- _INSTRUCTIONS FOR THE TASK_
Please give the records below again in full, exactly, with the images left out.

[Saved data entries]
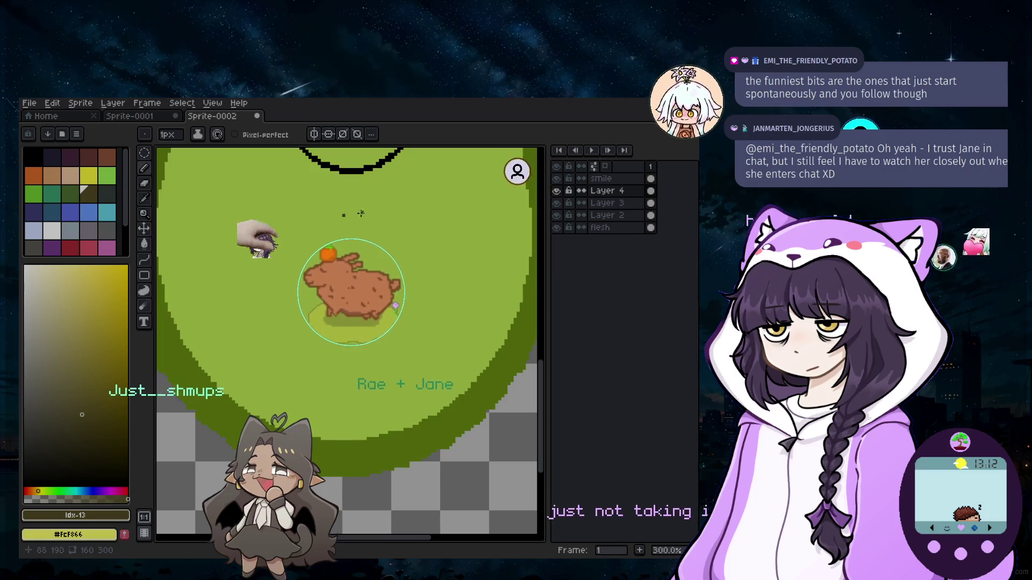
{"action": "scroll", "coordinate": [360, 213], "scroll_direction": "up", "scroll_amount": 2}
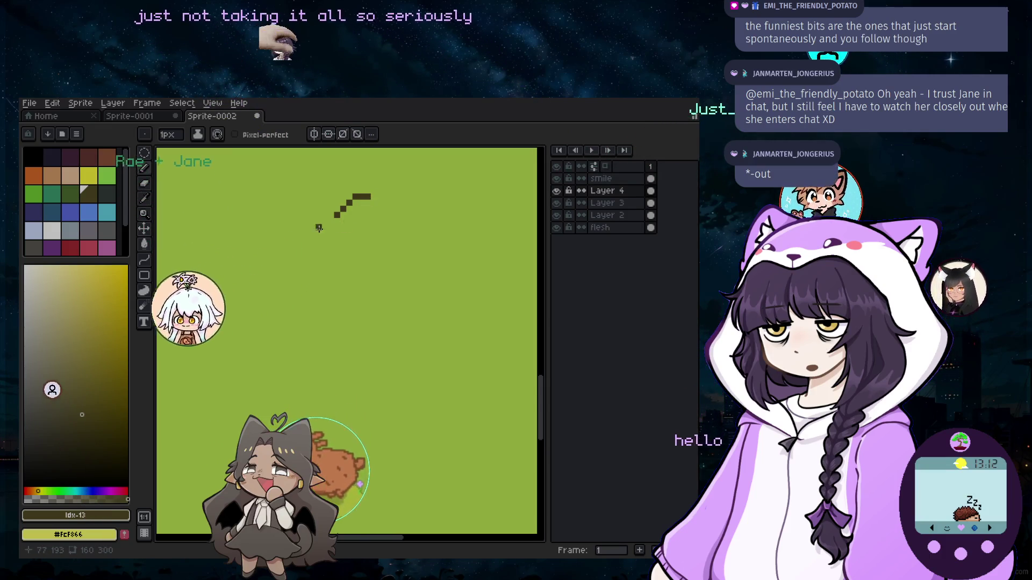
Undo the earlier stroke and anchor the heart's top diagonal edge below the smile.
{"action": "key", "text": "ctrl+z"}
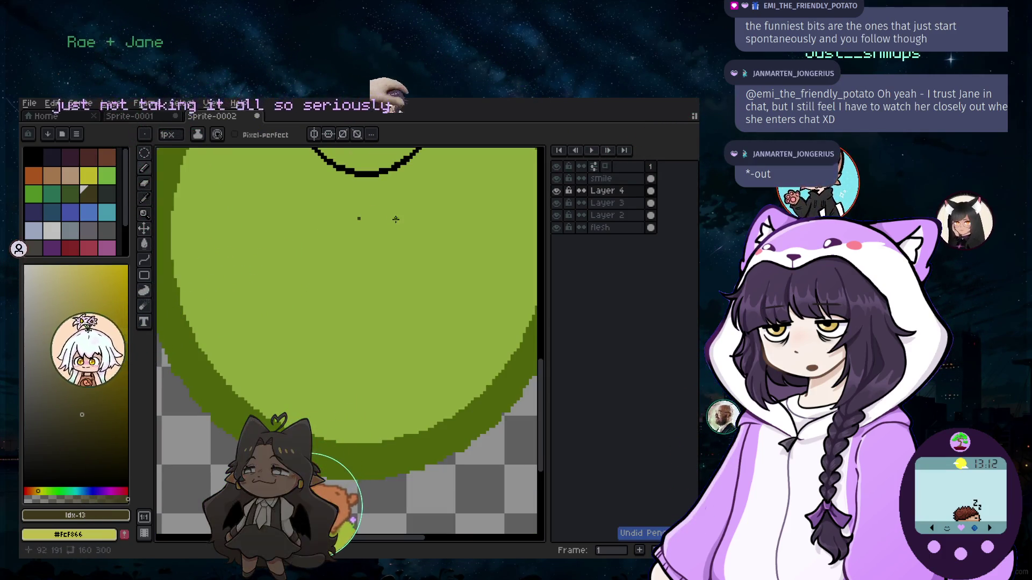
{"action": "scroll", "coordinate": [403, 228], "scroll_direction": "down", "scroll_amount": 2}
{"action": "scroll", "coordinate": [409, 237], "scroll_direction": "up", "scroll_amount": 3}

- _ANSWER BOX_
{"action": "scroll", "coordinate": [360, 213], "scroll_direction": "up", "scroll_amount": 2}
Undo the earlier stroke and anchor the heart's top diagonal edge below the smile.
{"action": "key", "text": "ctrl+z"}
{"action": "scroll", "coordinate": [403, 228], "scroll_direction": "down", "scroll_amount": 2}
{"action": "scroll", "coordinate": [409, 237], "scroll_direction": "up", "scroll_amount": 3}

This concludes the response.